● TEXT SEGMENT:
Countering security flaws in connected objects

The Internet of Things (IoT) is at the heart of current technological innovations. Used by both companies and ...

security flaws connected objects

The Internet of Things (IoT) is at the heart of current technological innovations. Used by both companies and individuals, the number of connected objects in service could reach 20 to 30 billion by 2020, according to forecasts. As 5G is about to be rolled out to vast areas of the world, accelerating this expansion even further, what issues may arise concerning the security of connected objects and your sensitive data? At first glance, these new, playful, practical and useful connected objects seem to only have qualities. Yet behind them, lies a fundamental issue which, if not addressed early enough, can have serious consequences. All the more so since 80% of the connected objects in circulation are vulnerable (according to Gartner). The security of connected objects is often underestimated, but in reality, it is essential!


Connected object security: high and poorly known risks


Connected objects such as cameras, locks, shutters etc. are now everywhere. But there are also sensors to control room temperatures or light levels according to the presence of occupants. These mainly concern the fields of home automation and energy measurement. On another level, sensors may have other, more sensitive and specific objectives related to industrial processes for example, and are commonplace in the corporate context. But whatever the connected object, if it is not sufficiently protected, it is an open door for hackers.

● STORED DATA:
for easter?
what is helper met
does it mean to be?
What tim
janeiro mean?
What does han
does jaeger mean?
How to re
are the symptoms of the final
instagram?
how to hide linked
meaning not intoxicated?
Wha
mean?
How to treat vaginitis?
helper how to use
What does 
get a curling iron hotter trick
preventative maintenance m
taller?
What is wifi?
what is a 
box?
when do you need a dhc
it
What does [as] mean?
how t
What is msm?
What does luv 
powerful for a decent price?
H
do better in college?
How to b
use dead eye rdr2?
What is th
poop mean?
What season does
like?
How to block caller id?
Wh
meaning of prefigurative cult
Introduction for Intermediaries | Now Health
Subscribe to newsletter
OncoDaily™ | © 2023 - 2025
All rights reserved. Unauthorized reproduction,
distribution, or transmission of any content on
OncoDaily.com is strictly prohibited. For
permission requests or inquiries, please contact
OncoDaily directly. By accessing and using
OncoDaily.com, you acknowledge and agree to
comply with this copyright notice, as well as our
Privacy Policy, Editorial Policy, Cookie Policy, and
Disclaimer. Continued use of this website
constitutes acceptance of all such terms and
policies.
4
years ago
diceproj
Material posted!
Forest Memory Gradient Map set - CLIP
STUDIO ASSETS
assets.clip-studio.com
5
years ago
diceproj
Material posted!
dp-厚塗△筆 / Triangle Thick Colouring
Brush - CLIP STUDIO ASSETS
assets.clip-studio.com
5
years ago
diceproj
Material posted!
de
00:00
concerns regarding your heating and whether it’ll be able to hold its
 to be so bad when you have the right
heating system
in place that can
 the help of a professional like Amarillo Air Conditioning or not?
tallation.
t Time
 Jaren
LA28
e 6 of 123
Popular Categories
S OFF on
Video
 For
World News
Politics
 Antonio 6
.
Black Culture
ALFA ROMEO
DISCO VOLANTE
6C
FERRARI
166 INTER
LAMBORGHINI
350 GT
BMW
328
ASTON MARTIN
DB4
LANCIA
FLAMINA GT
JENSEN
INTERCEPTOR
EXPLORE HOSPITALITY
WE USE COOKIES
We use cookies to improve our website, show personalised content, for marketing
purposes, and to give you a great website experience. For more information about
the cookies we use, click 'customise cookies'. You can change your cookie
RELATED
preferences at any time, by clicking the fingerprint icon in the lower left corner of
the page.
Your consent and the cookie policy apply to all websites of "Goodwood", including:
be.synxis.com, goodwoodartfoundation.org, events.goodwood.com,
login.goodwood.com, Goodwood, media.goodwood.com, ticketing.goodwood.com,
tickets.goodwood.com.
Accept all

● TASK GOAL: In the text on connected-object security, what share of connected objects in circulation are vulnerable, according to Gartner?

● YOUR RESPONSE: 80%